Diamonds: Get what you pay for
News 6 talks to diamond expert to help aid you in buying process
ORLANDO, Fla. – One of the most expensive pieces of jewelry anyone can purchase is an engagement ring or wedding ring. But how can you make sure that you are purchasing a ring with a diamond that is real, or of the quality the jeweler says it is?
Hundreds of couples have come forward claiming that the real diamonds that they paid for were swapped for fake ones.
On the Boycott Kay Jewelers Facebook page, countless frustrated couples have come forward to share their experiences.
So how can you get results for yourself and make sure you can tell the difference between a real and a fake and make sure you’re getting your money’s worth?
News 6 talked with Bay Hill Jewelers owner and designer Stacey Papp to help you in the diamond-buying process.
Papp, who has over 20 years of experience in the jewelry business, said choosing a jeweler or store that you trust is key.
“You want to buy from someone who has a great reputation and is honest. You should always go with gut when you walk into a business and how do you feel? How do you feel when you walk in? How are you greeted? Do you feel like the people are professional?” Papp said.
Papp also said to look up the reviews of the business and read about its experiences. You are building a comfort level with the business.
Her suggestion: Start with a local business.
“A local family business is a great place to start because you can go back to them as many times as you want. You can continue to come in and ask more questions and have that comfort level,” Papp said.
Consumers should be asking a few questions when they are going to purchase a diamond. Papp suggests starting the conversation with the jeweler about the diamond's characteristics, including the clarity and the cuts.
“What is an ideal cut diamond? What is a well-cut diamond? What is the difference between different cutters? There is a lot of knowledge that goes along with a diamond,” she said.
The best way to get the diamond’s carat weight and measurement is to buy a loose stone.
“Have it weighed in front of you. That way you can see exactly what the stone weighs on a scale.

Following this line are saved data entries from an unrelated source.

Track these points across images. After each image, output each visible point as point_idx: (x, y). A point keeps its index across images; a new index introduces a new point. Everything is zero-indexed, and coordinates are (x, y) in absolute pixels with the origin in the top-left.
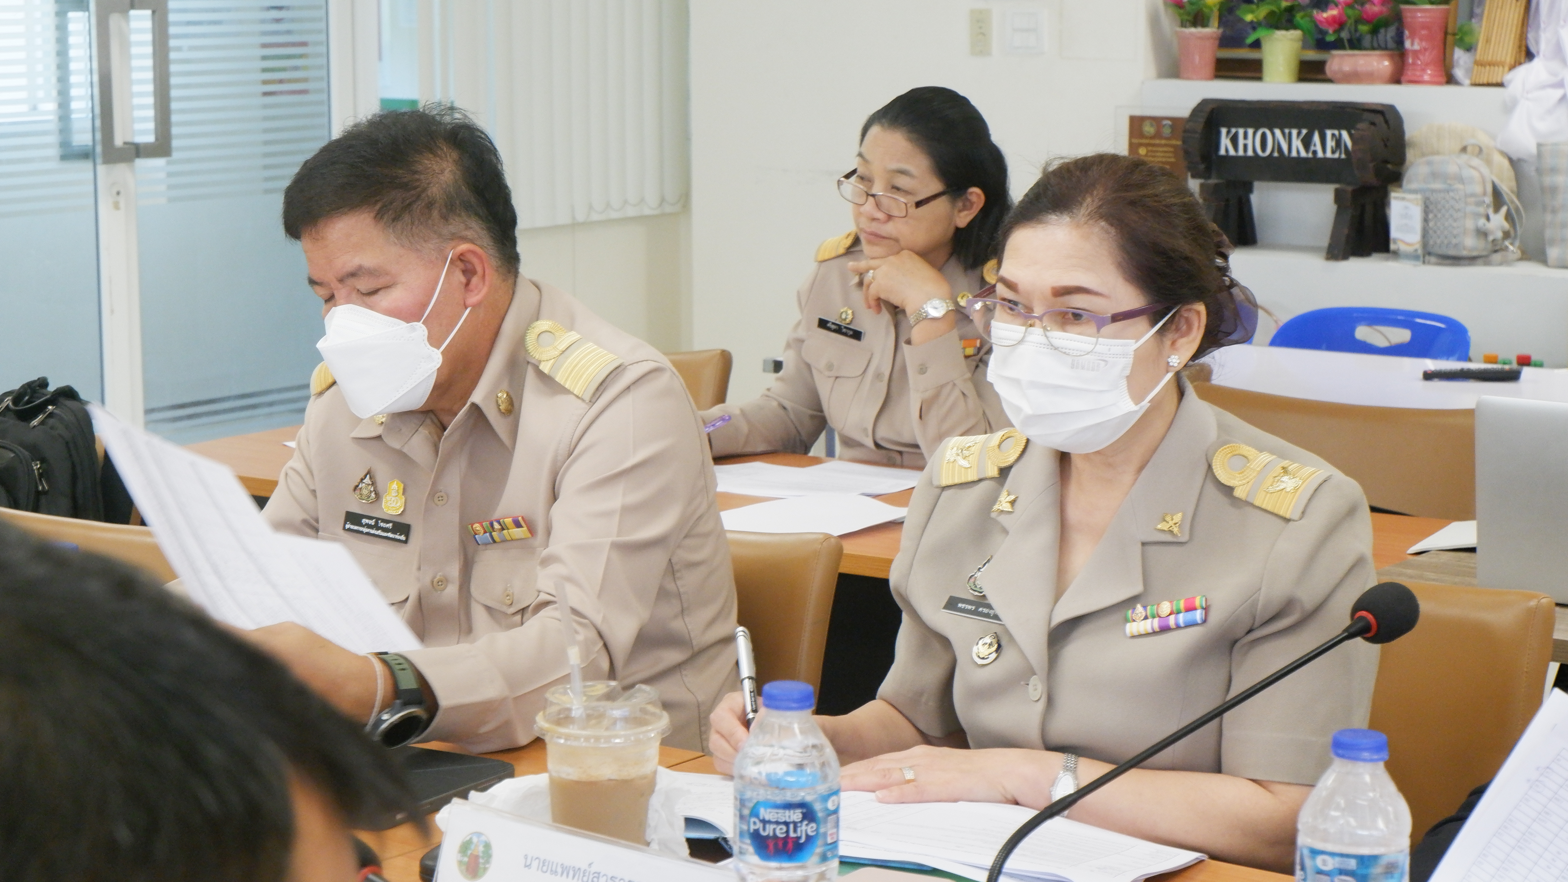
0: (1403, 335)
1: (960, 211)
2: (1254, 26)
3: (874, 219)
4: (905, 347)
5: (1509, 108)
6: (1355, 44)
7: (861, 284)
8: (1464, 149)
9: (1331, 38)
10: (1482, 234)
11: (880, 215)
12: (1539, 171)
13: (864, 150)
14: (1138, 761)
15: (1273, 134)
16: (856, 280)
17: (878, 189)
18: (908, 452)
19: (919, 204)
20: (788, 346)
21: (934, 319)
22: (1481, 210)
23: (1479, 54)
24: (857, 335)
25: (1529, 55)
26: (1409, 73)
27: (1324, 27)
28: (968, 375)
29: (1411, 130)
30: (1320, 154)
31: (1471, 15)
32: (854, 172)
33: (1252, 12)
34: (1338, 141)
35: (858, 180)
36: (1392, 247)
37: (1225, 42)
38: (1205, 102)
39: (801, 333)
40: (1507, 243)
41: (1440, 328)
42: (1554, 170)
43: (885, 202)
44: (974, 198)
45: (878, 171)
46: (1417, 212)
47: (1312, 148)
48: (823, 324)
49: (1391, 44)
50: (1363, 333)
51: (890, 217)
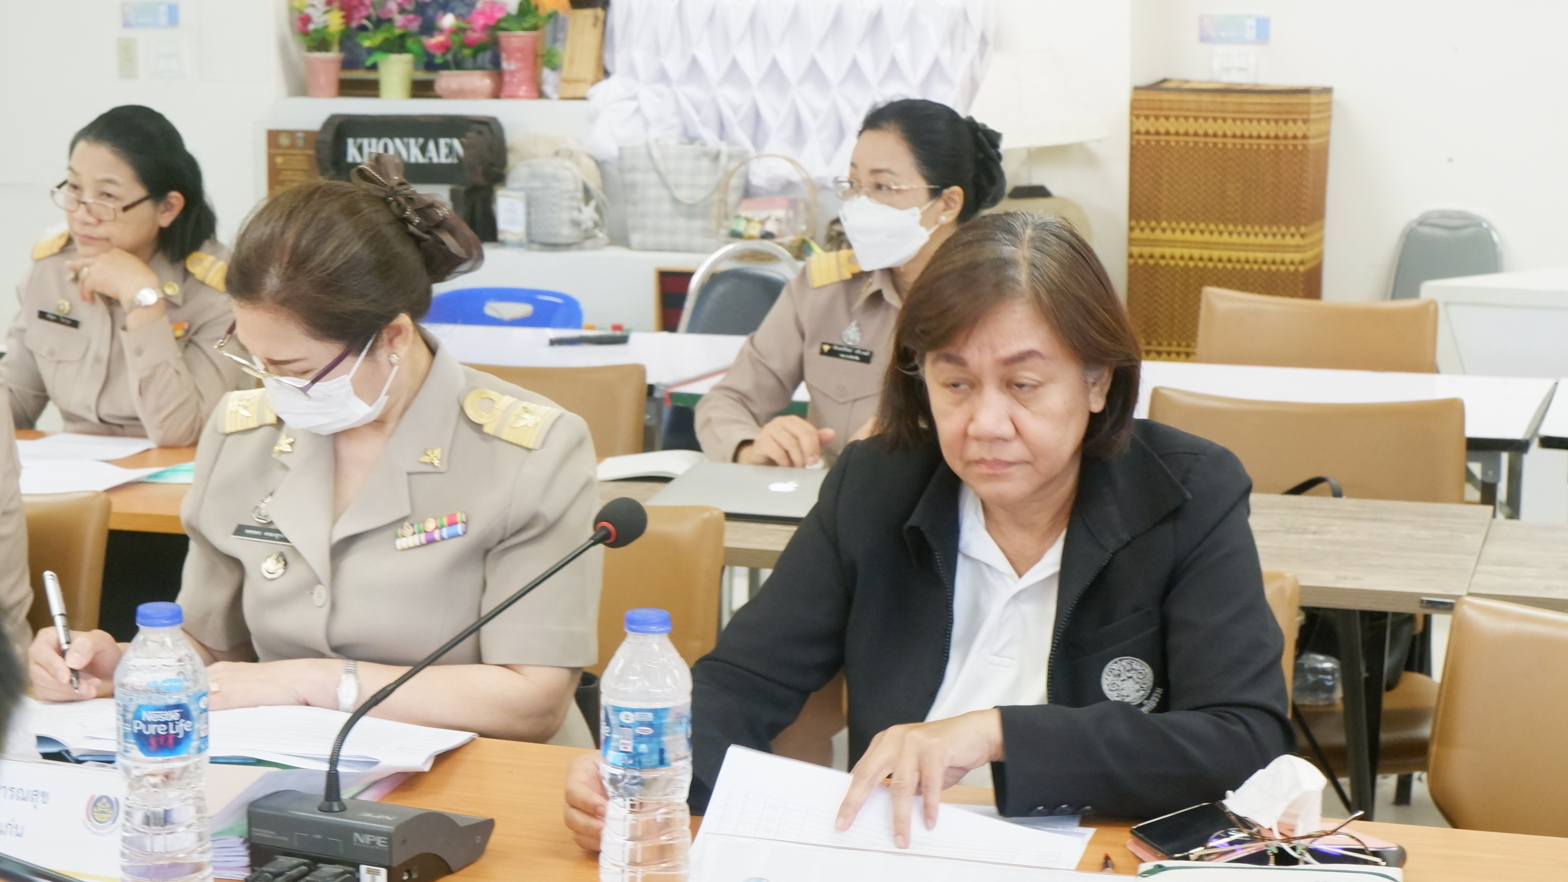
0: (523, 309)
1: (163, 213)
2: (370, 51)
3: (86, 224)
4: (122, 334)
5: (592, 118)
6: (458, 65)
7: (76, 279)
8: (557, 154)
9: (439, 60)
10: (576, 224)
11: (91, 220)
12: (621, 170)
13: (73, 164)
14: (433, 660)
15: (394, 143)
16: (71, 275)
17: (88, 197)
18: (129, 425)
19: (126, 209)
20: (10, 335)
21: (147, 307)
22: (574, 204)
23: (566, 72)
24: (74, 324)
25: (606, 74)
26: (507, 90)
27: (432, 51)
28: (179, 354)
29: (512, 138)
30: (435, 160)
31: (555, 40)
32: (65, 183)
33: (368, 38)
34: (451, 148)
35: (71, 189)
36: (501, 237)
37: (348, 64)
38: (333, 118)
39: (22, 323)
40: (597, 231)
41: (556, 304)
42: (633, 169)
43: (95, 208)
44: (174, 201)
45: (86, 180)
46: (520, 207)
47: (428, 155)
48: (43, 315)
49: (488, 65)
50: (493, 309)
51: (100, 221)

And then when it is placed in the mounting you will know exactly what the center stone weighs and what the side stones weigh. So you will have your carat total weight when you are done,” Papp said.
So we asked Papp, is there any way a diamond could be weighed and measured and appear differently from one store to the next?
Is there any way that that weight could be off?
“Yes,” Papp said.
“If the stone is in a mounting, it is very hard to get an exact measurement on the millimeter across and the depth, especially. Depending upon how the stone is set, it is hard to get the depth percentage, if you can’t actually take the loose stone and put it into a gauge. It can be a variation of opinions from store to store,” she continued.
Find the inscription by looking on the girdle.
While some diamonds have serial numbers engraved into them to help you identify them, others do not.
“Not all diamonds are inscribed. Certain brands, like Heart on Fire, they inscribe everything over a half a carat. So that's the standard for that company,” Papp said.
If you are looking for the serial number on your diamond, you can find it on the girdle of the diamond.
The body of the diamond is the pavilion and the top of the diamond is the crown. The center, where the pavilion and the crown meet, is called the girdle and if you are looking for the inscription, you would find it engraved there.
Consumers who are looking for more information about their specific diamond can submit their gem to the Gemological Institute of America, or GIA.
The GIA was founded in 1931 and they are the authority on diamonds, gems and pearls.
The grading report details what the industry calls the 4Cs: color, clarity, cut and carat weight.
On the report, you can find the date of the stone, report number, shape and cut, polish, proportions, symmetry and grading scale.
Checking the report is something that Papp recommends.
“It is always beneficial to have a diamond grading report with your stone. That will tell you what the characteristics are in your stone,” she said.
If you still have questions, you can take the certificate with the diamond to a professional for peace of mind.
“They can show you those characteristic and what they look like under a microscope, so you will feel more confident, knowing more about your diamond,” Papp said.
There is one thing, however, that the grading report does not tell you: the value.
Papp told News 6 getting your item appraised will tell you the exact value.
“We always recommend getting the appraisal, of course. If you just have the certificate and give it to your insurance company, you don't have a value on it. So that appraisal that comes along with it is beneficial to getting your insurance, so have the right amount of coverage,” Papp said.
It's important to make sure that your jewelry is not over-appraised.
“If... you paid $10,000, maybe it's worth $12,000. You don't want it appraised at $20,000. You don’t want to pay for something that is over-appraised. You are paying insurance on something that is over-appraised. So you want a reasonable amount of insurance to cover you if there is a fluctuation in the market over the next few years," Papp said.
In the end, purchasing a diamond is a financial investment and going with someone you trust is key, Papp said.